Women now hold more than 20 percent of the board seats at the top 3,000 publicly-traded companies, an achievement that reaches the goal set by national advocacy group 2020 Women on Boards a year early.

Data governance company Equilar Inc. analyzed gender representation on the boards of directors at companies in the Russell 3,000 Index, which represents about 98 percent of all publicly traded U.S. companies, and found that women now hold 20.2 percent of board seats.

That number is a significant increase from 15 percent in 2016, when Equilar began tracking the measure, The Wall Street Journal reported.

“The pendulum has swung from a glacial lack of progress to visible forward momentum,” said Malli Gero, 2020 Women on Boards co-founder, in a statement.

The analysis found that women now hold 5,261 board seats among the total 25,770 Russell 3000 directors.

Sixty percent of the women in board positions took the job when new seats were created by expanding boards, not by replacing male directors. About one-third of the 2,712 companies in the index added women directors in the past year.

Some high-profile women who have joined the boards at major corporations in the past year include Starbucks executive Rosalind Brewer at Amazon, Apple’s Angela Ahrendts at AirBnb, Harvard professor and former Uber executive Frances Frei at We Co. and former U.N. ambassador Nikki Haley at Boeing Co., per WSJ.

About one-third of the 2,712 companies in the index added women directors in the past year for 793 additional seats.

Researchers found that 48 companies have reached gender parity with an equally number of women and men on their boards. But 311 companies still have no women directors, and one-third of companies have just one.
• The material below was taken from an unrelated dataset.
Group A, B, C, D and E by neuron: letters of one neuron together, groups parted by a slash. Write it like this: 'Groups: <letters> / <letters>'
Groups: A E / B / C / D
Betsy Berkhemer-Credaire, CEO of 2020 WoB, called board parity “strictly a business issue,” citing research that shows companies are more profitable and more productive when they women on their boards.

“Enlightened companies now recognize that it is a competitive advantage to have business-savvy women on their boards,” she said.

Every company in the S&P 500 now has a woman on its board of directors. Women make up 27 percent of all board seats, up from 17 percent in 2012, student loan servicer Navient has the most female board members of S&P 500 companies with about 58 percent, while Tegna, General Motors and Michael Kors round out the top five.

California and Illinois have passed legislation requiring companies to appoint women to their boards or face fines, per Forbes, which noted that some California companies are considering paying the $100,000-and-up penalty instead of hiring a woman director.